■ TASK ■
Repeat exactly the opening lines of the records, ending with the line that contains "GL-27, priority: Media -> Baja".

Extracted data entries
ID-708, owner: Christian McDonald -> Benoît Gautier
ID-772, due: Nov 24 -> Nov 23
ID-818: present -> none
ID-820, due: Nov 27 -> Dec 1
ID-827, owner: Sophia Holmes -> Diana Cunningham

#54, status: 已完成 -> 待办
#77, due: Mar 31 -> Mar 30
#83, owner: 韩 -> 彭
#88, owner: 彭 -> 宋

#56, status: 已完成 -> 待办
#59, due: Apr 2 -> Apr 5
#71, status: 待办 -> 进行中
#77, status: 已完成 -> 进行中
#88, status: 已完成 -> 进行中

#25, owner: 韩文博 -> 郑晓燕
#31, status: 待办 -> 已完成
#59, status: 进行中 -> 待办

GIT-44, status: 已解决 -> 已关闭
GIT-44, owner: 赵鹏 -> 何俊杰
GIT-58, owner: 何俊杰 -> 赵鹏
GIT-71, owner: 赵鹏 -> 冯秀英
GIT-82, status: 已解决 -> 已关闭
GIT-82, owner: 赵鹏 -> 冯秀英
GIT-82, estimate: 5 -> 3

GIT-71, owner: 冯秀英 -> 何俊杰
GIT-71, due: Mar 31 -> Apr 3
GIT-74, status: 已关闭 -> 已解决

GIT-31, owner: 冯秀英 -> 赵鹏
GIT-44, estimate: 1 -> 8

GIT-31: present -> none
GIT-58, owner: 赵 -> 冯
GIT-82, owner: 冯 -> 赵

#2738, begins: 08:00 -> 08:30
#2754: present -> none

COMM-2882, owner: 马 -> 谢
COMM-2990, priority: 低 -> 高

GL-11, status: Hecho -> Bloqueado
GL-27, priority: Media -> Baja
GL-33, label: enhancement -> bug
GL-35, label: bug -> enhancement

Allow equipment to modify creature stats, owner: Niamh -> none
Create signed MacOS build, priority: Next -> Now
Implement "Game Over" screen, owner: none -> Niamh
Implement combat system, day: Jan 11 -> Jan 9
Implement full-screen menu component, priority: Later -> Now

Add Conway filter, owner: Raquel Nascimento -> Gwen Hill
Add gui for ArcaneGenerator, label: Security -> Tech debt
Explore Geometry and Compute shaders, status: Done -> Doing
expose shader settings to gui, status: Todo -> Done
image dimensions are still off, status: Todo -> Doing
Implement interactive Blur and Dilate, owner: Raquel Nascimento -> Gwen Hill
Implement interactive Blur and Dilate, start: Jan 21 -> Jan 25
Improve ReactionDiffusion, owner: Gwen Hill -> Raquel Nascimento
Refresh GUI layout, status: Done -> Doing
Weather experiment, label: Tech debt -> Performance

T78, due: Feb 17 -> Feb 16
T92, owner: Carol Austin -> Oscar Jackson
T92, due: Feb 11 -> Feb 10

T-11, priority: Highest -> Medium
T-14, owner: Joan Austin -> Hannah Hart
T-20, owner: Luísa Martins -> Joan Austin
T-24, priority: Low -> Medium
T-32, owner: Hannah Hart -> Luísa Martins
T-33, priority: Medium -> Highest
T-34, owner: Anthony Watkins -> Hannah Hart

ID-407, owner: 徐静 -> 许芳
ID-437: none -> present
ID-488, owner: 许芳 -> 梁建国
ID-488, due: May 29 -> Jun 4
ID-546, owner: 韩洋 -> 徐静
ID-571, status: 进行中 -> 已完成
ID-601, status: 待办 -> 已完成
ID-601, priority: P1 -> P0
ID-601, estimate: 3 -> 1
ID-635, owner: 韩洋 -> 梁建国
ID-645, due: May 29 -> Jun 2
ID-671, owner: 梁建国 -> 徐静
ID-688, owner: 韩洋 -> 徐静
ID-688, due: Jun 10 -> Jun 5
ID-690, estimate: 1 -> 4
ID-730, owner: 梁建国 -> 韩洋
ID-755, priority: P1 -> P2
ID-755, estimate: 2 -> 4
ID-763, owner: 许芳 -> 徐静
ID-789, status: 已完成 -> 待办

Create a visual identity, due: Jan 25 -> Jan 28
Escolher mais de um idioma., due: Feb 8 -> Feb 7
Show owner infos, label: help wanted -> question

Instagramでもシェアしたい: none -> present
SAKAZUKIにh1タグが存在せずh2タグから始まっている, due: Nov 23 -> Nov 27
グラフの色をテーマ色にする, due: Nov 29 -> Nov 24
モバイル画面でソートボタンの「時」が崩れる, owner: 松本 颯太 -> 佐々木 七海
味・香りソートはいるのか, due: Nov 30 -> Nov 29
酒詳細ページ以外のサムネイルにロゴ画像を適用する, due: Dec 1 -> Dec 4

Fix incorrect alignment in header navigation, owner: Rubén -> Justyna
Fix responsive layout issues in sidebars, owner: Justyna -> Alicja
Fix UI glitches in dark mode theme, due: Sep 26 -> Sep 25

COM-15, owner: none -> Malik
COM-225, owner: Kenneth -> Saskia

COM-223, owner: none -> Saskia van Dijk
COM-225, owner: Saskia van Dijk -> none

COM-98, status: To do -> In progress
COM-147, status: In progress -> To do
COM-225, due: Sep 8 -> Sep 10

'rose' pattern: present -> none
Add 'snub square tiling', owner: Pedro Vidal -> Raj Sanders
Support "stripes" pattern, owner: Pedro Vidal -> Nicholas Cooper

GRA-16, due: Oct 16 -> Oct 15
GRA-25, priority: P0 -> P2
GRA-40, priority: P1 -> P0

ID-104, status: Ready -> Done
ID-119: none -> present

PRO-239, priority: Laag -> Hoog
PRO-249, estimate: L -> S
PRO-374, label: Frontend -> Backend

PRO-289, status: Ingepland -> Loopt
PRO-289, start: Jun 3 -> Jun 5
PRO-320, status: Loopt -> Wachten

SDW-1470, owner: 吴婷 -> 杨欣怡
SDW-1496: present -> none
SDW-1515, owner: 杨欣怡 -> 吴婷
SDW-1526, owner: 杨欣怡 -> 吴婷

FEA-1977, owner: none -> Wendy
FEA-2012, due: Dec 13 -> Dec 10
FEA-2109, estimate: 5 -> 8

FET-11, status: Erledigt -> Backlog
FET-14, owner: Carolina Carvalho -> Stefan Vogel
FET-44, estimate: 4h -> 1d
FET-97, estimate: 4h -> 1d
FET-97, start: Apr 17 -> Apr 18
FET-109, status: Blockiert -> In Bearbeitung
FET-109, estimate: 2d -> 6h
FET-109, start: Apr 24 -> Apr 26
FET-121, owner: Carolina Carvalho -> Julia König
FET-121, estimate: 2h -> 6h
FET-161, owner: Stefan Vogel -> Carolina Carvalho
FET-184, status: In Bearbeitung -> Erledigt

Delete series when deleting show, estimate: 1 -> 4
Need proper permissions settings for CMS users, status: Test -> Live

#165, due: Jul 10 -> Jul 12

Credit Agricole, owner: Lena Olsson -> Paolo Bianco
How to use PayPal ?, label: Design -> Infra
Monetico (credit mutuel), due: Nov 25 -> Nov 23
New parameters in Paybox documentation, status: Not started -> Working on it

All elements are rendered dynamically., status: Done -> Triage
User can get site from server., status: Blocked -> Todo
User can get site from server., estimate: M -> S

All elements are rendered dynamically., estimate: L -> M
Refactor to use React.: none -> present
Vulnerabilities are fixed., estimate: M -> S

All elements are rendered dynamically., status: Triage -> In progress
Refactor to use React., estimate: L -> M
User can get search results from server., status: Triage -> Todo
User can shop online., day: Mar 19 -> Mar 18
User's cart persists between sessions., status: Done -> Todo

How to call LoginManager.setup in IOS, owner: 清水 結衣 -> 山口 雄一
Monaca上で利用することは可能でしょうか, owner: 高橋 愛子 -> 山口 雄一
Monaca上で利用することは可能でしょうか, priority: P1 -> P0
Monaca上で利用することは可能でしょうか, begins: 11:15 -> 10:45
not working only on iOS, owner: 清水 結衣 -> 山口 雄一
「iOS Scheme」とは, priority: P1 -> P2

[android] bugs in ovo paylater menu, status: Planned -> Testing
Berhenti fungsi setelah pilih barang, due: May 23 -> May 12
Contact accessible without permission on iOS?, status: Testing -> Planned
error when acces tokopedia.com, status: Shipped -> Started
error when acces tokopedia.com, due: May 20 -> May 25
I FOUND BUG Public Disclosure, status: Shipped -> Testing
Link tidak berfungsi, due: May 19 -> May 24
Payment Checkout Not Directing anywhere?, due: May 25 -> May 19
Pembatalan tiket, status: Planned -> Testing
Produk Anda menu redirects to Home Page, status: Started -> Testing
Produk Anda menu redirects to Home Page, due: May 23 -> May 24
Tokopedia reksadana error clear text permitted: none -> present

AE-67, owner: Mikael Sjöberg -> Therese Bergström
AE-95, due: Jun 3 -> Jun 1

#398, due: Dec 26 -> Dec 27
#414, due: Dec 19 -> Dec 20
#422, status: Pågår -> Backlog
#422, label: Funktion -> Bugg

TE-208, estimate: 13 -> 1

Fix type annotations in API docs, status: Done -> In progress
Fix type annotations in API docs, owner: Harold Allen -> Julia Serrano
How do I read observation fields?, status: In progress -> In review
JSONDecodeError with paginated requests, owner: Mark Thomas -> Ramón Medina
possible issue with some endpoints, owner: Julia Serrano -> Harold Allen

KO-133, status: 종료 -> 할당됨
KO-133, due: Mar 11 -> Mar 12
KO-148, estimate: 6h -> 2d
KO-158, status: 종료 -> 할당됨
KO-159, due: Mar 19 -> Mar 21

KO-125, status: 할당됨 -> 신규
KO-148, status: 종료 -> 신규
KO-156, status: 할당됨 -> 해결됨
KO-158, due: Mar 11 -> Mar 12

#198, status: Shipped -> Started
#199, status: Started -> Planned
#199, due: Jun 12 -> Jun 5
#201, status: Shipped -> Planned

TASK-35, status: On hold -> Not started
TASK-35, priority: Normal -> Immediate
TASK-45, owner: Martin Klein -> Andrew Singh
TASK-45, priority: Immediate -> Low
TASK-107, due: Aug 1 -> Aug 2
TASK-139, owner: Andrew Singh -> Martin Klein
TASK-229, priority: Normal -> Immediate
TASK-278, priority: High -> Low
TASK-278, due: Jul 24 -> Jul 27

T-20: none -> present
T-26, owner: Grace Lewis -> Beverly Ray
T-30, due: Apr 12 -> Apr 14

■ TASK RESULT ■
ID-708, owner: Christian McDonald -> Benoît Gautier
ID-772, due: Nov 24 -> Nov 23
ID-818: present -> none
ID-820, due: Nov 27 -> Dec 1
ID-827, owner: Sophia Holmes -> Diana Cunningham

#54, status: 已完成 -> 待办
#77, due: Mar 31 -> Mar 30
#83, owner: 韩 -> 彭
#88, owner: 彭 -> 宋

#56, status: 已完成 -> 待办
#59, due: Apr 2 -> Apr 5
#71, status: 待办 -> 进行中
#77, status: 已完成 -> 进行中
#88, status: 已完成 -> 进行中

#25, owner: 韩文博 -> 郑晓燕
#31, status: 待办 -> 已完成
#59, status: 进行中 -> 待办

GIT-44, status: 已解决 -> 已关闭
GIT-44, owner: 赵鹏 -> 何俊杰
GIT-58, owner: 何俊杰 -> 赵鹏
GIT-71, owner: 赵鹏 -> 冯秀英
GIT-82, status: 已解决 -> 已关闭
GIT-82, owner: 赵鹏 -> 冯秀英
GIT-82, estimate: 5 -> 3

GIT-71, owner: 冯秀英 -> 何俊杰
GIT-71, due: Mar 31 -> Apr 3
GIT-74, status: 已关闭 -> 已解决

GIT-31, owner: 冯秀英 -> 赵鹏
GIT-44, estimate: 1 -> 8

GIT-31: present -> none
GIT-58, owner: 赵 -> 冯
GIT-82, owner: 冯 -> 赵

#2738, begins: 08:00 -> 08:30
#2754: present -> none

COMM-2882, owner: 马 -> 谢
COMM-2990, priority: 低 -> 高

GL-11, status: Hecho -> Bloqueado
GL-27, priority: Media -> Baja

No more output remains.